İçinde ne teşhis ne de tedavi edebildiği bir his vardı. Trafik kazasında kopmuş bir bacak gibi içinde bir yerin koptuğunu ama hiçbir yere gitmeden de orada durduğunu hissediyordu. Saatin yelkovanı ilerlemiyordu. Rüzgar esmiyordu. Telefon çalmıyordu. Yoldan kimse geçmiyordu. Hiçbir şey olmuyordu. Hiçlik. Bir şeyler yer değiştirse ya da birden bir şimşek çaksa dünya değişecekti. Olmuyordu. Salondaki tüm eşyalar öylece duruyorlardı. Şişeyi her seferinde bıraktığı yerde bulması gerekiyordu, o bile kendiliğinden kalkıp gelmiyordu. Evin her noktası eskimiş, modası geçmiş, pislenmiş gibiydi. Salonun tam ortasına, parkelerin üzerine oturdu. Bir parkenin üzerinde sanki sadece o parçayı bir ağacın gövdesinden koparıp getirmişler gibi bir oluk vardı. Oysa hepimiz onun da bir fabrikada üretildiğini biliyorduk. Hepimiz bu günlerin bir yere varmadığını, çocuklukta kurulan hayallerin geride kaldığını, hiçbirinin gerçekleşmediğini de biliyorduk. Yetişkin denen şeyin ta kendisi olmuştuk. Sıradanlaşmaya karşı koydukça akşamları yığıldığımız kanepelerde uykuya dalmıştık. Olmayız dediğimiz kim varsa olmuştuk. Hatta anne babalarımızın birebir kopyası. Zamanda geriye gitmek mümkün değildi. İleriye gidişte ise tatmin edici bir vaad yoktu. Öylece yaşıyorduk. Yolun üzerindeki ağaçlar gibi. Denizde yol alan tankerler gibi. Kamyonetlere yüklenip giden yeni cilalanmış ev mobilyaları gibi. 

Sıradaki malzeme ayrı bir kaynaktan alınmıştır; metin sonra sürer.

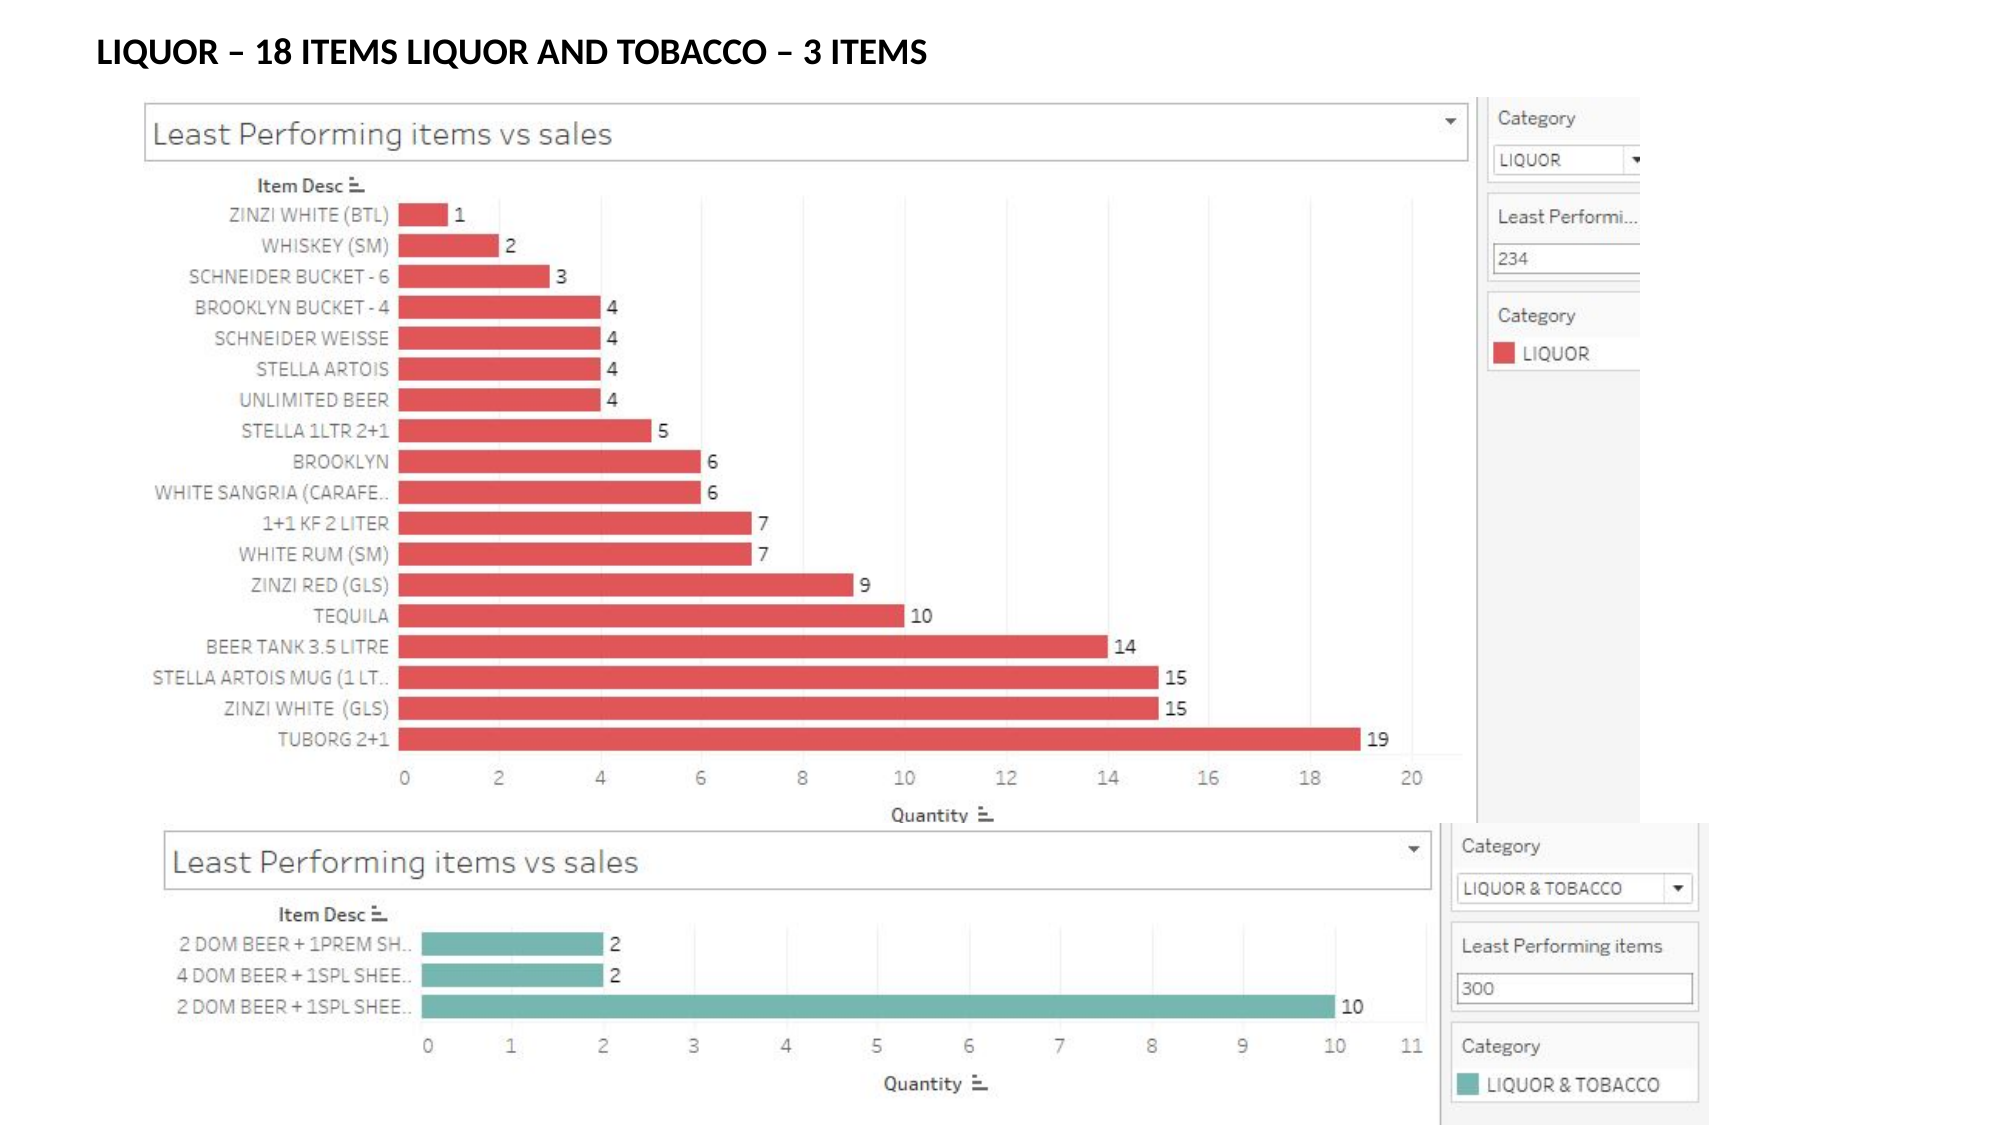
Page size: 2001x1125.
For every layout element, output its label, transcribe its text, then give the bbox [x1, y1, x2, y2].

text_box LIQUOR – 18 ITEMS LIQUOR AND TOBACCO – 3 ITEMS [0, 19, 1064, 125]
picture [143, 97, 1709, 1125]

 İç cevizlerin durduğu kavanozu açıp ağzına bir tane daha attı. İç cevizin kilosu yüz otuz lira olmuştu. Yirmi lira verince bir kese kağıdının içine bir avuç ceviz koyuyorlardı. On beş liralık cevizi çoktan yemişti. Aç karnına içki içip sarhoş olmaktan korkuyordu. Bir yandan da sarhoş olmak istiyordu. Hiçbir şeyin olmadığı şu tuhaf günde sarhoş olmak bile bir yaşam belirtisiydi. Kendisi gerçekten var mıydı yoksa hayal ettiği bir insan mıydı, en azından bundan emin olabilirdi. Hiç bilmediği şarkıcıların acıklı şarkılarından oluşan bir müzik listesi açtı. Tanıdık gelen şarkılarda azıcık ağladı. Bazılarını çok saçma bulup dinlemeden atladı. Genç insanlar artık kendi dillerinde şarkı dinlemiyorlardı. Çok saçmaydı. Kendi dilini sevmek istiyordu. Ait olmak istediği topraklara köklerini salıp orada öylece durmaya muhtaçtı. Ya da buraya ait değilse bir başka yere savrulup orada bir telefon direğine kendini bileğinden kelepçelemeye. Bunları düşünürken sehpanın üzerinde duran orkidelere takıldı gözü. Orkideler yine seramik saksılarının içindeydiler. Orkidelerin bakımıyla ilgili çok video izlemişti. Orkideler aslında yağmur ormanlarında ağaçların üzerinde , onların gövdelerine tutunarak büyüyorlardı. Tropikal iklimde. Şimdi bu ülkede, bu iklimde, plastik şeffaf saksılarının içinde durmadan çiçek açıyorlardı. Kafeste kuş beslemekten ne farkı var, diye düşündü. Bunu onlara nasıl yapıyorduk? Kendimizi hayatlarımızın içine hapsettiğimiz yetmiyor, bir de elimize geçen her türlü canlıyı aynı hayata mahkum ediyorduk. Onlar da pencerenin açıldığı zamanlarda tomurcuklarına çarpan  yalandan rüzgara, şehir şebekesinden verdiğimiz sulara kanıp yaşıyorlardı. Belki aynı şey bizim için de geçerliydi. Bu betonarme çukurun içinde avuç içlerini dayayacak tek bir ağaç gövdesi bulamayan bizde de durum aynıydı. İçi tükenmişti. Ne kadar şarj etmeye kalksa dolmayan bir pil gibi bitmişti. O halde hem orkideleri hem de kendisini kurtarması için yapması gereken her neyse onu yapacaktı. 

Hızla ayağa kalmak istedi ama yapamadı. Sarhoş olmuştu. Baş dönmesiyle kalktığı yere geri oturdu. Midesi bulanıyordu.